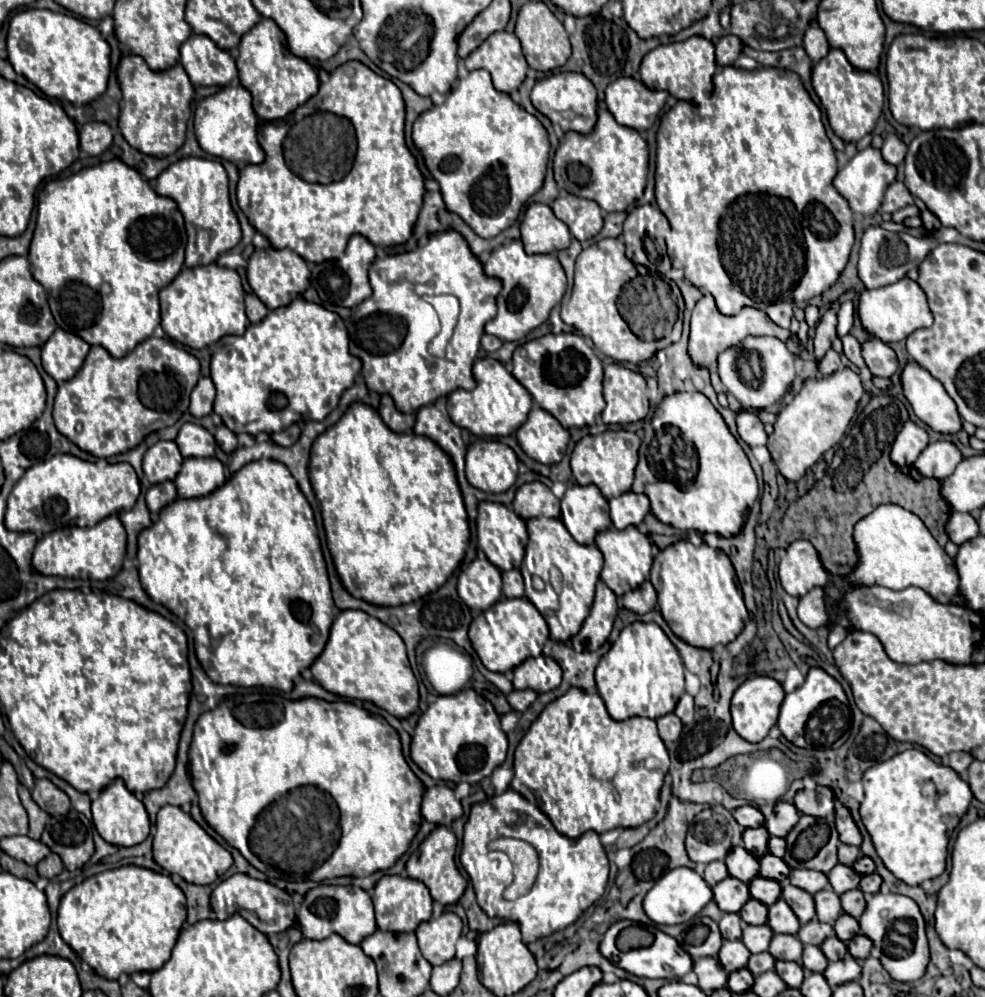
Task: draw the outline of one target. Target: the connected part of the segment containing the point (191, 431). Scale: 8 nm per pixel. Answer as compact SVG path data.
M190 422L180 428L176 444L178 444L184 458L188 458L188 456L214 456L214 450L216 450L214 436L206 428L202 428L198 424L190 424Z

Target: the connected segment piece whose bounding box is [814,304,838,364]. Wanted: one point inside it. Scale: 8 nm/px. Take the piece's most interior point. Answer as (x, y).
(826, 332)

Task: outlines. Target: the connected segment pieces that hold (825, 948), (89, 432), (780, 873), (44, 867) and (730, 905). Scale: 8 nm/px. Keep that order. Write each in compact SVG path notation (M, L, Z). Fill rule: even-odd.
M830 936L828 940L824 940L824 944L822 944L820 948L822 948L822 952L826 954L826 958L828 958L830 962L842 960L842 958L848 954L848 946L846 946L838 936Z
M148 338L140 342L124 358L112 358L102 346L90 348L82 370L68 382L58 384L58 394L54 400L54 422L62 436L68 436L80 450L96 456L110 458L114 454L128 452L136 448L150 432L172 426L188 410L190 392L200 378L200 362L196 356L184 348L172 344L170 340Z
M764 854L760 860L760 876L772 878L772 880L784 880L790 874L790 868L784 864L782 858L774 854Z
M50 854L50 856L46 856L46 858L36 866L36 870L38 870L38 874L40 874L42 878L54 878L54 876L58 876L58 874L64 870L64 864L62 864L60 856Z
M732 876L718 882L712 888L712 892L714 892L714 902L724 912L740 912L740 908L750 900L748 884L744 884L742 880L736 880Z

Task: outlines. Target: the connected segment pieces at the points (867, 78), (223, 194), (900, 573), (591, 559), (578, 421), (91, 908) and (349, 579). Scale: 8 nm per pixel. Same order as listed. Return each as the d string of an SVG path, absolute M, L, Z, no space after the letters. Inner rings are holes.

_ _ _ _ _ _ _

ASSIGNMENT ▸ Set the pictures aside and reproduce the data above exactly.

FINISHED TASK ▸
Task: draw the outline of one target. Target: the connected part of the segment containing the point (191, 431). Scale: 8 nm per pixel. Answer as compact SVG path data.
M190 422L180 428L176 444L178 444L184 458L188 458L188 456L214 456L214 450L216 450L214 436L206 428L202 428L198 424L190 424Z

Target: the connected segment piece whose bounding box is [814,304,838,364]. Wanted: one point inside it. Scale: 8 nm/px. Take the piece's most interior point. Answer as (x, y).
(826, 332)

Task: outlines. Target: the connected segment pieces that hold (825, 948), (89, 432), (780, 873), (44, 867) and (730, 905). Scale: 8 nm/px. Keep that order. Write each in compact SVG path notation (M, L, Z). Fill rule: even-odd.
M830 936L828 940L824 940L824 944L822 944L820 948L822 948L822 952L826 954L826 958L828 958L830 962L842 960L842 958L848 954L848 946L846 946L838 936Z
M148 338L140 342L124 358L112 358L102 346L90 348L82 370L68 382L58 384L58 394L54 400L54 422L62 436L68 436L80 450L96 456L110 458L114 454L128 452L136 448L150 432L172 426L188 410L190 392L200 378L200 362L196 356L184 348L172 344L170 340Z
M764 854L760 860L760 876L772 878L772 880L784 880L790 874L790 868L784 864L782 858L774 854Z
M50 854L50 856L46 856L46 858L36 866L36 870L38 870L38 874L40 874L42 878L54 878L54 876L58 876L58 874L64 870L64 864L62 864L60 856Z
M732 876L718 882L712 888L712 892L714 892L714 902L724 912L740 912L740 908L750 900L748 884L744 884L742 880L736 880Z

Task: outlines. Target: the connected segment pieces at the points (867, 78), (223, 194), (900, 573), (591, 559), (578, 421), (91, 908) and (349, 579). Scale: 8 nm per pixel. Same order as listed. Return each as the d string of an SVG path, absolute M, L, Z, no space after the letters. Inner rings are holes.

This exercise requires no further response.